◆ **Requirement**: Every line of the material must be copied exactly, from the first to the last.
[Opening Dataset section section]
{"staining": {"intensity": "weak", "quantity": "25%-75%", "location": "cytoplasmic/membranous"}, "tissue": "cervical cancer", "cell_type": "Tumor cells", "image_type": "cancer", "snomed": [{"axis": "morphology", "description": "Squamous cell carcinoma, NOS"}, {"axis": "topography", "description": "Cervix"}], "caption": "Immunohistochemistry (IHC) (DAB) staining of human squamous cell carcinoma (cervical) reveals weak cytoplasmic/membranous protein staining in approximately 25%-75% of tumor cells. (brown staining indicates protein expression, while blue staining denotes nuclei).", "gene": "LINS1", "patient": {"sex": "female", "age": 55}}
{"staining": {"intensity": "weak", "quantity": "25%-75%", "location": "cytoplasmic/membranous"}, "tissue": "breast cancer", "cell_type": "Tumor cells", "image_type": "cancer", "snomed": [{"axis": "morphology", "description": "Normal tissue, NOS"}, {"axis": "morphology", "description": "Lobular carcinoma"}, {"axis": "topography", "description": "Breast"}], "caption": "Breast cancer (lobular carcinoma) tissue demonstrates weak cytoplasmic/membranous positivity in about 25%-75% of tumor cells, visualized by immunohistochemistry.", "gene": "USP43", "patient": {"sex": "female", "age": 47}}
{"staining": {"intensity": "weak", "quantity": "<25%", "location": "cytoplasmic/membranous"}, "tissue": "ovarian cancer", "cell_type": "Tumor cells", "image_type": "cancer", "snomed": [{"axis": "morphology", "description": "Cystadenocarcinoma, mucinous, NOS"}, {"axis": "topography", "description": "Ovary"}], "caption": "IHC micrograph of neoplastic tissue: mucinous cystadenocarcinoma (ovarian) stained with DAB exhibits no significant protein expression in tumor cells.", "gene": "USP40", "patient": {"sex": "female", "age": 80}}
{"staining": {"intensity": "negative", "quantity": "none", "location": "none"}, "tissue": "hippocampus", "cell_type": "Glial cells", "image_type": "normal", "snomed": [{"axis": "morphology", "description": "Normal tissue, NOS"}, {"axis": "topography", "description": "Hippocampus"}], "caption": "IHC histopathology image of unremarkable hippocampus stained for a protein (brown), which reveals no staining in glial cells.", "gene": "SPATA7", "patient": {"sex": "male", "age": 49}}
[Closing Dataset section section]
◆ **Exercise output**:
{"staining": {"intensity": "weak", "quantity": "25%-75%", "location": "cytoplasmic/membranous"}, "tissue": "cervical cancer", "cell_type": "Tumor cells", "image_type": "cancer", "snomed": [{"axis": "morphology", "description": "Squamous cell carcinoma, NOS"}, {"axis": "topography", "description": "Cervix"}], "caption": "Immunohistochemistry (IHC) (DAB) staining of human squamous cell carcinoma (cervical) reveals weak cytoplasmic/membranous protein staining in approximately 25%-75% of tumor cells. (brown staining indicates protein expression, while blue staining denotes nuclei).", "gene": "LINS1", "patient": {"sex": "female", "age": 55}}
{"staining": {"intensity": "weak", "quantity": "25%-75%", "location": "cytoplasmic/membranous"}, "tissue": "breast cancer", "cell_type": "Tumor cells", "image_type": "cancer", "snomed": [{"axis": "morphology", "description": "Normal tissue, NOS"}, {"axis": "morphology", "description": "Lobular carcinoma"}, {"axis": "topography", "description": "Breast"}], "caption": "Breast cancer (lobular carcinoma) tissue demonstrates weak cytoplasmic/membranous positivity in about 25%-75% of tumor cells, visualized by immunohistochemistry.", "gene": "USP43", "patient": {"sex": "female", "age": 47}}
{"staining": {"intensity": "weak", "quantity": "<25%", "location": "cytoplasmic/membranous"}, "tissue": "ovarian cancer", "cell_type": "Tumor cells", "image_type": "cancer", "snomed": [{"axis": "morphology", "description": "Cystadenocarcinoma, mucinous, NOS"}, {"axis": "topography", "description": "Ovary"}], "caption": "IHC micrograph of neoplastic tissue: mucinous cystadenocarcinoma (ovarian) stained with DAB exhibits no significant protein expression in tumor cells.", "gene": "USP40", "patient": {"sex": "female", "age": 80}}
{"staining": {"intensity": "negative", "quantity": "none", "location": "none"}, "tissue": "hippocampus", "cell_type": "Glial cells", "image_type": "normal", "snomed": [{"axis": "morphology", "description": "Normal tissue, NOS"}, {"axis": "topography", "description": "Hippocampus"}], "caption": "IHC histopathology image of unremarkable hippocampus stained for a protein (brown), which reveals no staining in glial cells.", "gene": "SPATA7", "patient": {"sex": "male", "age": 49}}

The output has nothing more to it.